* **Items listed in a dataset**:
= = = =

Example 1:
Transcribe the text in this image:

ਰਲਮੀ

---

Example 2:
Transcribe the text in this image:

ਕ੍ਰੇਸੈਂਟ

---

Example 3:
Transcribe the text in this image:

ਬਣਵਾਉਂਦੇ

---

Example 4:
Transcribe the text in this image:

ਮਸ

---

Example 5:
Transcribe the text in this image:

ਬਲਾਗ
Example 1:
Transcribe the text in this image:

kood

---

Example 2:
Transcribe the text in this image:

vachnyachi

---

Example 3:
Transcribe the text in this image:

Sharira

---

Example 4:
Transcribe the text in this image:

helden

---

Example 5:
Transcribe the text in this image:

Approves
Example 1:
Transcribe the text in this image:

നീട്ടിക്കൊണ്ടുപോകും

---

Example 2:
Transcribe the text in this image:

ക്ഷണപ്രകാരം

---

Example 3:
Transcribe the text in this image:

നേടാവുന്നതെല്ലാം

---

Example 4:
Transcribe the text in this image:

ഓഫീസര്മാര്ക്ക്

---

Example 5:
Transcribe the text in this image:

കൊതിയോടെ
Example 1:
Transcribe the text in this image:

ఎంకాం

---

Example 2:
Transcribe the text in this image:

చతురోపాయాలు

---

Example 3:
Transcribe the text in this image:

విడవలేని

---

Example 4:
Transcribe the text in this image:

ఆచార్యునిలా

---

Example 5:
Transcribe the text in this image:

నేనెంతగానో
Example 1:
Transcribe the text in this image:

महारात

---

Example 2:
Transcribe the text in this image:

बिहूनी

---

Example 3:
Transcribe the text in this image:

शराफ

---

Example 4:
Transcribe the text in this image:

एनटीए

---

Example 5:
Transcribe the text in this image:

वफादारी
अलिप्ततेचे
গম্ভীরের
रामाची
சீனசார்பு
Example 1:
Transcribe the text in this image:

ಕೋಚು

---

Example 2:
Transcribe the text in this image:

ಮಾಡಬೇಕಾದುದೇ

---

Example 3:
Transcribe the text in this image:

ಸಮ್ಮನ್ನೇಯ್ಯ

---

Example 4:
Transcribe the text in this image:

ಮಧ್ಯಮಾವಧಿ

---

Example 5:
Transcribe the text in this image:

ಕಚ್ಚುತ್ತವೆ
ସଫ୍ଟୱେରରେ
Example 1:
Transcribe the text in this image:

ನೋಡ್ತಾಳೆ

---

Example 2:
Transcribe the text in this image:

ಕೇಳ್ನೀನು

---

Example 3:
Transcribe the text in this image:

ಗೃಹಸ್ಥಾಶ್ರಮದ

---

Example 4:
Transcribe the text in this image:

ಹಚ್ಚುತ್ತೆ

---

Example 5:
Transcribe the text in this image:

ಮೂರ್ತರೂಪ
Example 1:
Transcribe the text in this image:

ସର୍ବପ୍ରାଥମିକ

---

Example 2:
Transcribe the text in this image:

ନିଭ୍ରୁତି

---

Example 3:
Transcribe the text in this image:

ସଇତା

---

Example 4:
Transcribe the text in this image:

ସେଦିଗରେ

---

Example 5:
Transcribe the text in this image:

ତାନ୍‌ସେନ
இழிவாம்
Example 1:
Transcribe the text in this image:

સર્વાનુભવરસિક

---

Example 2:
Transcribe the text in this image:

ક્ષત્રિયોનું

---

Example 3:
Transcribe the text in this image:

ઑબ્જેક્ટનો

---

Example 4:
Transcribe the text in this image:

= = = =

* **TASK**: Restate all of the data above. Match it word for word.

* **OUTPUT FOR THIS EXERCISE**:
Example 1:
Transcribe the text in this image:

ਰਲਮੀ

---

Example 2:
Transcribe the text in this image:

ਕ੍ਰੇਸੈਂਟ

---

Example 3:
Transcribe the text in this image:

ਬਣਵਾਉਂਦੇ

---

Example 4:
Transcribe the text in this image:

ਮਸ

---

Example 5:
Transcribe the text in this image:

ਬਲਾਗ
Example 1:
Transcribe the text in this image:

kood

---

Example 2:
Transcribe the text in this image:

vachnyachi

---

Example 3:
Transcribe the text in this image:

Sharira

---

Example 4:
Transcribe the text in this image:

helden

---

Example 5:
Transcribe the text in this image:

Approves
Example 1:
Transcribe the text in this image:

നീട്ടിക്കൊണ്ടുപോകും

---

Example 2:
Transcribe the text in this image:

ക്ഷണപ്രകാരം

---

Example 3:
Transcribe the text in this image:

നേടാവുന്നതെല്ലാം

---

Example 4:
Transcribe the text in this image:

ഓഫീസര്മാര്ക്ക്

---

Example 5:
Transcribe the text in this image:

കൊതിയോടെ
Example 1:
Transcribe the text in this image:

ఎంకాం

---

Example 2:
Transcribe the text in this image:

చతురోపాయాలు

---

Example 3:
Transcribe the text in this image:

విడవలేని

---

Example 4:
Transcribe the text in this image:

ఆచార్యునిలా

---

Example 5:
Transcribe the text in this image:

నేనెంతగానో
Example 1:
Transcribe the text in this image:

महारात

---

Example 2:
Transcribe the text in this image:

बिहूनी

---

Example 3:
Transcribe the text in this image:

शराफ

---

Example 4:
Transcribe the text in this image:

एनटीए

---

Example 5:
Transcribe the text in this image:

वफादारी
अलिप्ततेचे
গম্ভীরের
रामाची
சீனசார்பு
Example 1:
Transcribe the text in this image:

ಕೋಚು

---

Example 2:
Transcribe the text in this image:

ಮಾಡಬೇಕಾದುದೇ

---

Example 3:
Transcribe the text in this image:

ಸಮ್ಮನ್ನೇಯ್ಯ

---

Example 4:
Transcribe the text in this image:

ಮಧ್ಯಮಾವಧಿ

---

Example 5:
Transcribe the text in this image:

ಕಚ್ಚುತ್ತವೆ
ସଫ୍ଟୱେରରେ
Example 1:
Transcribe the text in this image:

ನೋಡ್ತಾಳೆ

---

Example 2:
Transcribe the text in this image:

ಕೇಳ್ನೀನು

---

Example 3:
Transcribe the text in this image:

ಗೃಹಸ್ಥಾಶ್ರಮದ

---

Example 4:
Transcribe the text in this image:

ಹಚ್ಚುತ್ತೆ

---

Example 5:
Transcribe the text in this image:

ಮೂರ್ತರೂಪ
Example 1:
Transcribe the text in this image:

ସର୍ବପ୍ରାଥମିକ

---

Example 2:
Transcribe the text in this image:

ନିଭ୍ରୁତି

---

Example 3:
Transcribe the text in this image:

ସଇତା

---

Example 4:
Transcribe the text in this image:

ସେଦିଗରେ

---

Example 5:
Transcribe the text in this image:

ତାନ୍‌ସେନ
இழிவாம்
Example 1:
Transcribe the text in this image:

સર્વાનુભવરસિક

---

Example 2:
Transcribe the text in this image:

ક્ષત્રિયોનું

---

Example 3:
Transcribe the text in this image:

ઑબ્જેક્ટનો

---

Example 4:
Transcribe the text in this image:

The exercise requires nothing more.